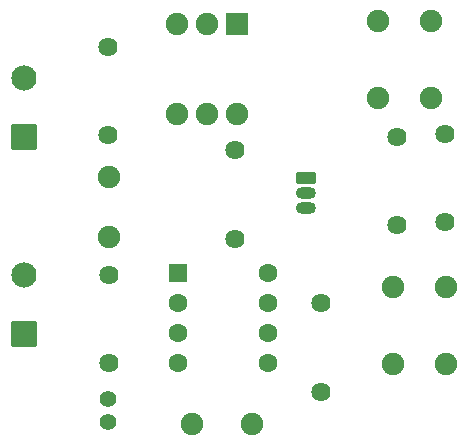
<source format=gbs>
G04 Layer: BottomSolderMaskLayer*
G04 EasyEDA v6.5.23, 2023-05-13 18:40:17*
G04 7dd84fb06793420390170bfe7a1cbe73,3fa23a13d3e040a79c425d4cbe1ed77c,10*
G04 Gerber Generator version 0.2*
G04 Scale: 100 percent, Rotated: No, Reflected: No *
G04 Dimensions in millimeters *
G04 leading zeros omitted , absolute positions ,4 integer and 5 decimal *
%FSLAX45Y45*%
%MOMM*%

%AMMACRO1*1,1,$1,$2,$3*1,1,$1,$4,$5*1,1,$1,0-$2,0-$3*1,1,$1,0-$4,0-$5*20,1,$1,$2,$3,$4,$5,0*20,1,$1,$4,$5,0-$2,0-$3,0*20,1,$1,0-$2,0-$3,0-$4,0-$5,0*20,1,$1,0-$4,0-$5,$2,$3,0*4,1,4,$2,$3,$4,$5,0-$2,0-$3,0-$4,0-$5,$2,$3,0*%
%ADD10C,1.9016*%
%ADD11C,1.4016*%
%ADD12MACRO1,0.1016X-1.016X-1.016X-1.016X1.016*%
%ADD13C,2.1336*%
%ADD14O,1.7015968X1.0015981999999999*%
%ADD15MACRO1,0.1016X0.8X0.45X0.8X-0.45*%
%ADD16C,1.6256*%
%ADD17MACRO1,0.1016X0.75X0.75X0.75X-0.75*%
%ADD18C,1.6016*%
%ADD19MACRO1,0.1016X0.9X0.9X0.9X-0.9*%

%LPD*%
D10*
G01*
X2311400Y863600D03*
G01*
X2819400Y863600D03*
G01*
X1612900Y2959100D03*
G01*
X1612900Y2451100D03*
D11*
G01*
X1600200Y1077899D03*
G01*
X1600200Y877900D03*
D12*
G01*
X889000Y3293109D03*
D13*
G01*
X889000Y3793489D03*
D12*
G01*
X889000Y1629409D03*
D13*
G01*
X889000Y2129789D03*
D14*
G01*
X3276600Y2692400D03*
G01*
X3276600Y2819400D03*
D15*
G01*
X3276599Y2946398D03*
D16*
G01*
X1600200Y3307994D03*
G01*
X1600200Y4058005D03*
G01*
X4051300Y2545994D03*
G01*
X4051300Y3296005D03*
G01*
X4457700Y2571394D03*
G01*
X4457700Y3321405D03*
G01*
X2679700Y3181705D03*
G01*
X2679700Y2431694D03*
G01*
X3403600Y1136294D03*
G01*
X3403600Y1886305D03*
G01*
X1612900Y2127605D03*
G01*
X1612900Y1377594D03*
D10*
G01*
X4339793Y4274693D03*
G01*
X4339793Y3624706D03*
G01*
X3889806Y4274693D03*
G01*
X3889806Y3624706D03*
G01*
X4016806Y1376806D03*
G01*
X4016806Y2026793D03*
G01*
X4466793Y1376806D03*
G01*
X4466793Y2026793D03*
D17*
G01*
X2197100Y2146300D03*
D18*
G01*
X2197100Y1892300D03*
G01*
X2197100Y1638300D03*
G01*
X2197100Y1384300D03*
G01*
X2959100Y2146300D03*
G01*
X2959100Y1892300D03*
G01*
X2959100Y1638300D03*
G01*
X2959100Y1384300D03*
D19*
G01*
X2692399Y4254499D03*
D10*
G01*
X2438400Y4254500D03*
G01*
X2184400Y4254500D03*
G01*
X2692400Y3492500D03*
G01*
X2438400Y3492500D03*
G01*
X2184400Y3492500D03*
M02*

</source>
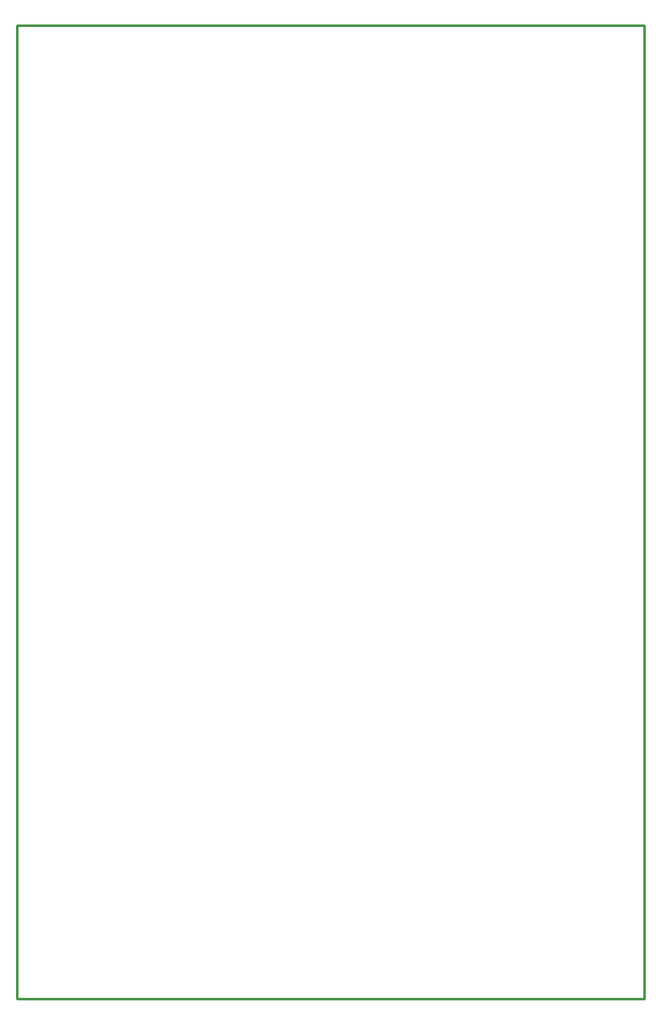
<source format=gm1>
G04*
G04 #@! TF.GenerationSoftware,Altium Limited,Altium Designer,19.1.7 (138)*
G04*
G04 Layer_Color=16711935*
%FSLAX25Y25*%
%MOIN*%
G70*
G01*
G75*
%ADD13C,0.01000*%
D13*
X-124016Y-204724D02*
Y179700D01*
X124016D01*
Y-204724D02*
Y179700D01*
X-124016Y-204724D02*
X124016D01*
M02*

</source>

┄┄┄┄┄┄

• _ABOUT THIS TASK_:
Lines starting at the one with "X2184400Y3492500D03*" and ending at the last line of the entries above must be restated word for word, with pictures omitted.

• _RESPONSE_:
X2184400Y3492500D03*
M02*

</source>
<source format=gm1>
G04*
G04 #@! TF.GenerationSoftware,Altium Limited,Altium Designer,19.1.7 (138)*
G04*
G04 Layer_Color=16711935*
%FSLAX25Y25*%
%MOIN*%
G70*
G01*
G75*
%ADD13C,0.01000*%
D13*
X-124016Y-204724D02*
Y179700D01*
X124016D01*
Y-204724D02*
Y179700D01*
X-124016Y-204724D02*
X124016D01*
M02*

</source>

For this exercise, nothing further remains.